Record excerpts =>

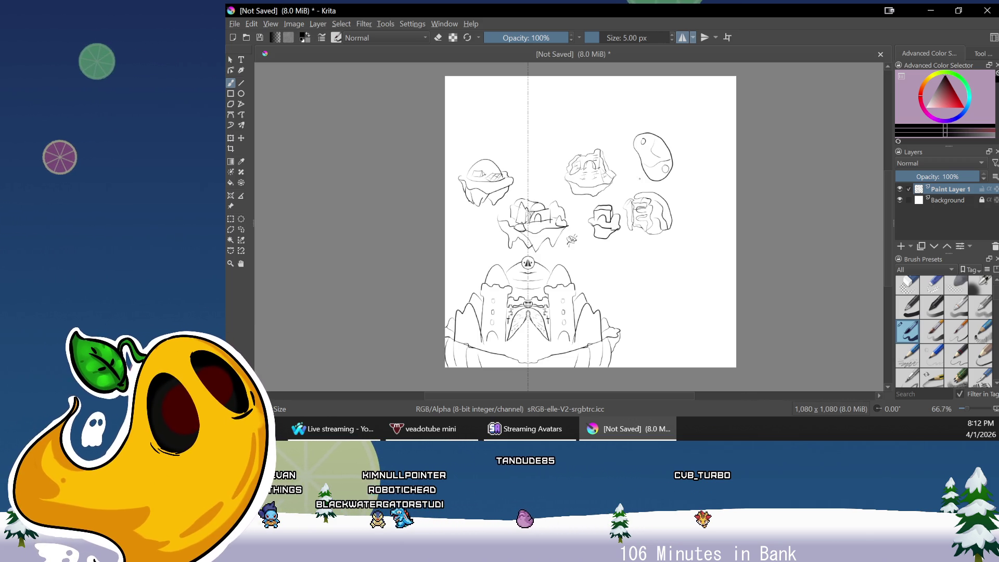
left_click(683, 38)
==
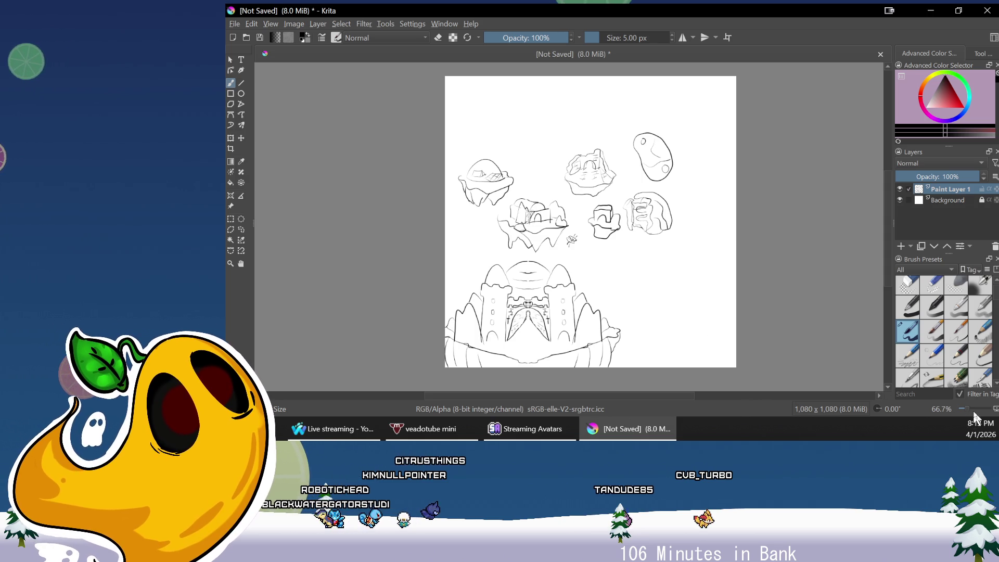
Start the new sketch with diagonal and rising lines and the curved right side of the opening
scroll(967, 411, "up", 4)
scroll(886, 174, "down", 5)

What to do => Search the records above for "scroll" and copy every line that has it.

Response =>
scroll(967, 411, "up", 4)
scroll(886, 174, "down", 5)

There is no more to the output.